» **YOUR GOAL**:
Reproduce the lines of the records from the line with "scientific name: Umbilicaria deusta" up to and including the last line, making no changes.

» **DATASET ENTRIES**:
§
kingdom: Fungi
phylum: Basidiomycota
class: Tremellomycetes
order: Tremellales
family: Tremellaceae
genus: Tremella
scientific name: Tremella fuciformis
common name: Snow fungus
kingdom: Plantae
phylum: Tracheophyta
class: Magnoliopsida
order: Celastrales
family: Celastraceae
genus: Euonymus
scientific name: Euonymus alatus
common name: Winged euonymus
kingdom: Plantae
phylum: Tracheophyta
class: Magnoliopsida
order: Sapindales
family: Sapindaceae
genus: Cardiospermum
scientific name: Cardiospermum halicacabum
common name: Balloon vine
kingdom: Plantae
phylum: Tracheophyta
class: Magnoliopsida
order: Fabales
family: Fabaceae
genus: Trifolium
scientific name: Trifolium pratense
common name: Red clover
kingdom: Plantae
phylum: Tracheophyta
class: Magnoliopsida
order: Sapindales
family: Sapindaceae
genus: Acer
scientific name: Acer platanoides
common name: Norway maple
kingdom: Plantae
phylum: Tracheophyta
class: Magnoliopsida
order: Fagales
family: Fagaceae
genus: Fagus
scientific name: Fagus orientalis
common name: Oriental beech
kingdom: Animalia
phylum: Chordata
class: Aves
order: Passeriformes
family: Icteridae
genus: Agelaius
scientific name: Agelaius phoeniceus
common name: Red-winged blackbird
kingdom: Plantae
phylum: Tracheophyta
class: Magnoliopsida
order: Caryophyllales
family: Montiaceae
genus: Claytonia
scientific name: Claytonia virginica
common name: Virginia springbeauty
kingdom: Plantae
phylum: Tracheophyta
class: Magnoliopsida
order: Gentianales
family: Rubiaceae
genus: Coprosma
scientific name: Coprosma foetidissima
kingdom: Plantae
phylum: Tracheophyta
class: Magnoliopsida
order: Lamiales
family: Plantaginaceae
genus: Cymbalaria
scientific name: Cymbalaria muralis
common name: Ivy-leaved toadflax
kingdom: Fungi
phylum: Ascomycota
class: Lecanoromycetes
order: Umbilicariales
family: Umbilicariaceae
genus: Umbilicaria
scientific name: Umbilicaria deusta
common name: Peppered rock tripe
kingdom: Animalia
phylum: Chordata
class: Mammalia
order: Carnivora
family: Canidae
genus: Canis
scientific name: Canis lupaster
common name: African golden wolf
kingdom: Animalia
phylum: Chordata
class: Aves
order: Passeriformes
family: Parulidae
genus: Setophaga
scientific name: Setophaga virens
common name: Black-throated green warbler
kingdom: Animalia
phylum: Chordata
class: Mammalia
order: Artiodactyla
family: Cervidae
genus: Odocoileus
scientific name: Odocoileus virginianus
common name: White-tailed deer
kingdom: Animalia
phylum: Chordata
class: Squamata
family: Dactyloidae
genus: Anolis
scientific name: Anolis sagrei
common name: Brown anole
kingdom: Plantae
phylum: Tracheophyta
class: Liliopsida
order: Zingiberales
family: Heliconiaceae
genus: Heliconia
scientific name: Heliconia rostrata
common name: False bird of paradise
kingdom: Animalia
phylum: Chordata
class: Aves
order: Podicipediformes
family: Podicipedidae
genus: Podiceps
§
» **TASK SOLUTION**:
scientific name: Umbilicaria deusta
common name: Peppered rock tripe
kingdom: Animalia
phylum: Chordata
class: Mammalia
order: Carnivora
family: Canidae
genus: Canis
scientific name: Canis lupaster
common name: African golden wolf
kingdom: Animalia
phylum: Chordata
class: Aves
order: Passeriformes
family: Parulidae
genus: Setophaga
scientific name: Setophaga virens
common name: Black-throated green warbler
kingdom: Animalia
phylum: Chordata
class: Mammalia
order: Artiodactyla
family: Cervidae
genus: Odocoileus
scientific name: Odocoileus virginianus
common name: White-tailed deer
kingdom: Animalia
phylum: Chordata
class: Squamata
family: Dactyloidae
genus: Anolis
scientific name: Anolis sagrei
common name: Brown anole
kingdom: Plantae
phylum: Tracheophyta
class: Liliopsida
order: Zingiberales
family: Heliconiaceae
genus: Heliconia
scientific name: Heliconia rostrata
common name: False bird of paradise
kingdom: Animalia
phylum: Chordata
class: Aves
order: Podicipediformes
family: Podicipedidae
genus: Podiceps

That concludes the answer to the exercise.